I like the idea mentioned at the end of the article about "better late than never" and being proactive rather than reactive. The author recognizes that these relationships should've been established and built upon a long time ago, but we should still start to develop those relationships today, before emergencies occur, to show that we truly care about forming meaningfully mutual relationships.
I enjoyed reading the explanation that personal relationships build on institutional relationships or "deliberate persistent presence over time." This is a tried and true concept. One key example of a U.S. relationship was built on this principle of persistent presence. The development from nuclear warfare, to exchanging military academy cadets is drastic and took a long time but is attributed to the persistent presence of the U.S. in Japan after the war.
McGurk makes an interesting point that foreign relationships open create future opportunities between nations and militaries. His argument is challenging in the U.S.' case. Military and government leadership is not permanent in the U.S. Presidents with differing backgrounds, beliefs, and strategies to develop U.S. influence are elected every 4 years. Military leadership changes with roughly the same cycle. Establishing and maintaining those relationships becomes exponentially harder under those circumstances. I believe that relationships have an astronomical influence and impact on allied nations, but accounting for problems like this can really help future representatives (officers or politicians) understand the effects the U.S. can have and achieve by forging genuine relationships in other countries.
The importance of relationships between the US and her allies is very clear, but the author is correct that building and investing in them is something often put on the 'back burner.' The example of Thai SOF's relationship with US SF is a good anecdote for how these relationships have already become important and is one of many examples that could be cited to demand that the US invest more heavily and proactively in doing the same around the globe. The US Military Academy is a good example of how these relationships are built, having a great number of foreign cadets and officers integrated fully into the institutions. US SOF has a good model on which to build for the larger Army, but it is imperative that policymakers and military leaders take advantage of this model for America's strategic benefit.
I agree with the author that forming these relationships are paramount to US success in increasing the perception of US reliability and legitimacy> I also think not fostering these relationships would be detrimental to the future great power conflict the US is sure to remain a player in.
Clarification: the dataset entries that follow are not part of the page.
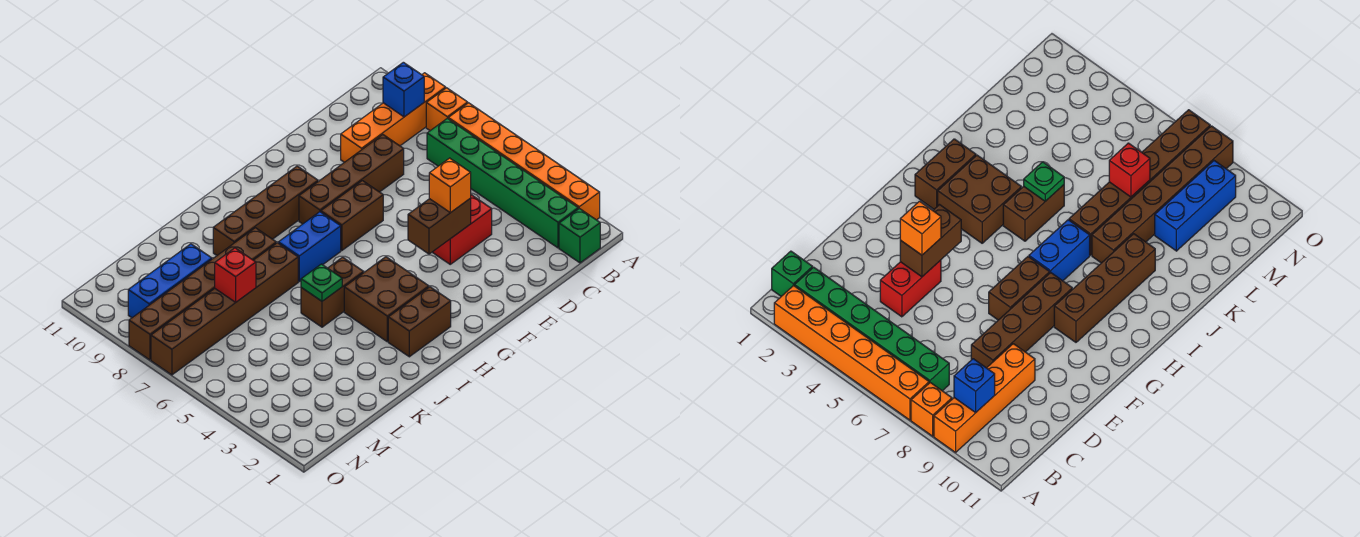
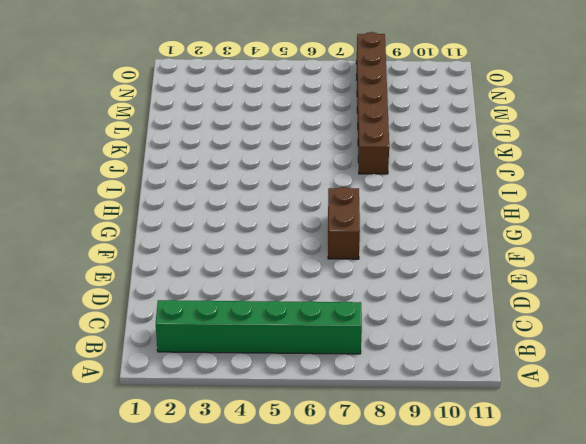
none -> orange 1x6 brick [448,103,600,220]
none -> orange 1x1 brick [426,88,468,131]
none -> orange 1x4 brick [341,73,446,162]

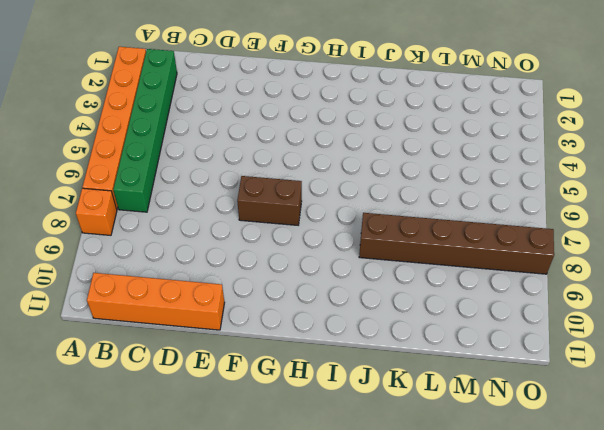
orange 1x4 brick [87,273,225,330] -> orange 1x4 brick moved to [341,73,446,162]
none -> green 1x1 brick [559,208,600,263]
none -> red 1x2 brick [432,195,492,264]
none -> brown 1x4 brick [299,135,404,224]

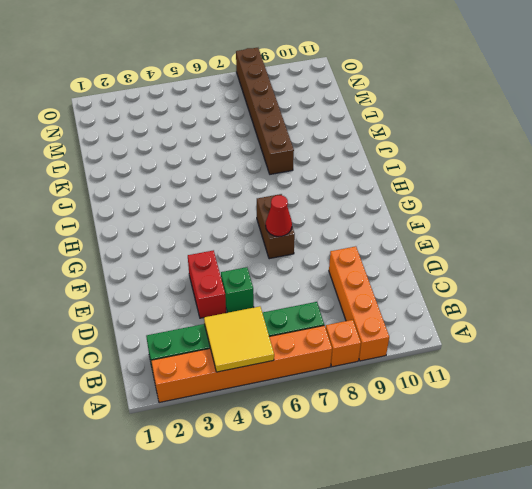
yellow 2x2 tile [204,306,274,372] -> none
green 1x1 brick [221,267,254,313] -> green 1x1 brick moved to [559,208,600,263]
red 1x1 cone [266,195,292,237] -> none
none -> brown 1x4 brick [299,135,404,224]
none -> brown 1x4 brick [213,166,318,255]
none -> brown 1x2 brick [388,287,451,357]

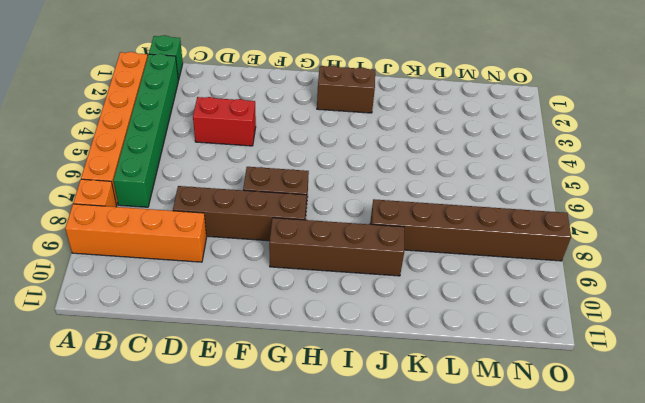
none -> brown 2x2 brick [344,257,429,342]
none -> blue 1x2 brick [278,212,341,282]
none -> brown 1x2 brick [301,257,364,327]

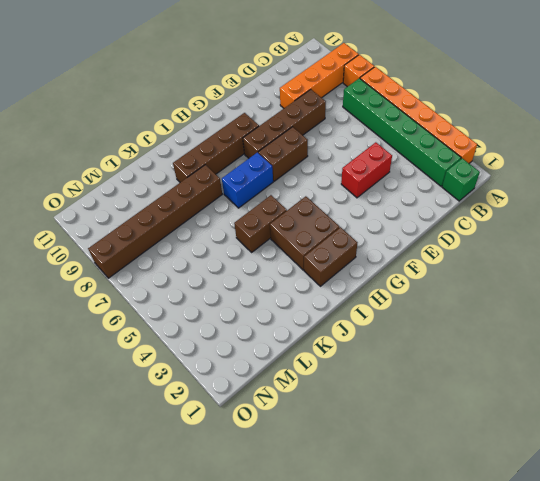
none -> brown 1x6 brick [151,243,298,375]
none -> blue 1x3 brick [128,244,212,318]
none -> blue 1x1 brick [383,62,424,117]

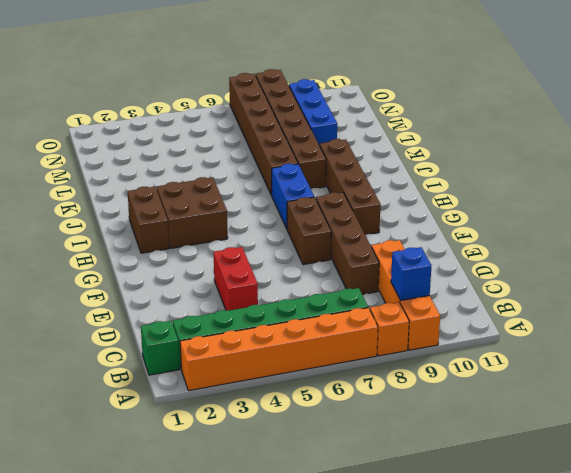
none -> brown 1x2 brick [301,257,364,327]
none -> brown 1x2 brick [408,199,471,254]
none -> green 1x1 plate [301,264,342,301]

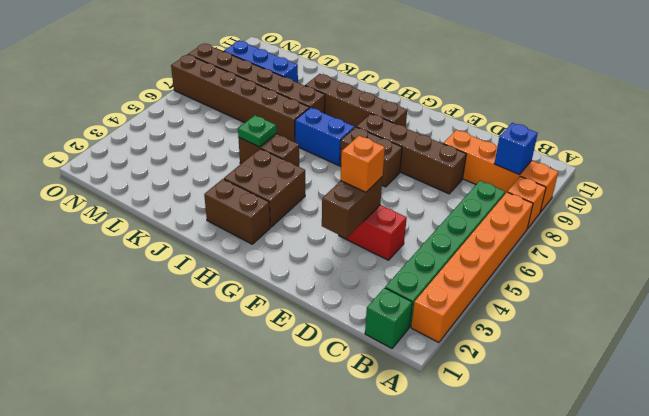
brown 1x2 brick [322,177,382,238] -> brown 1x2 brick turned to [408,199,471,254]
none -> red 1x1 brick [215,248,256,302]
All three levels of relationships outlined in this article, personal, institutional and programmatic, contribute to the U.S.'s legitimacy and ultimately, success. The author highlights some specific events, such as the Royal Thai Army SOF coming to train in the U.S. and our partnership with the LAF, where it was extremely beneficial to have these strong relationships. It was interesting to read about the Lebanese general holding U.S. SOF members in such high regard. Since strong relationships take so long to build, it is imperative that the U.S. starts early and soon.
How many resources do we want to dedicate to building relationships with countries like Thailand, versus strengthening them with stronger allies like Japan and Germany? I agree that military relationships are important but I think that we should think more strategically about allies that will be able to aid us and make it a two-way partnership.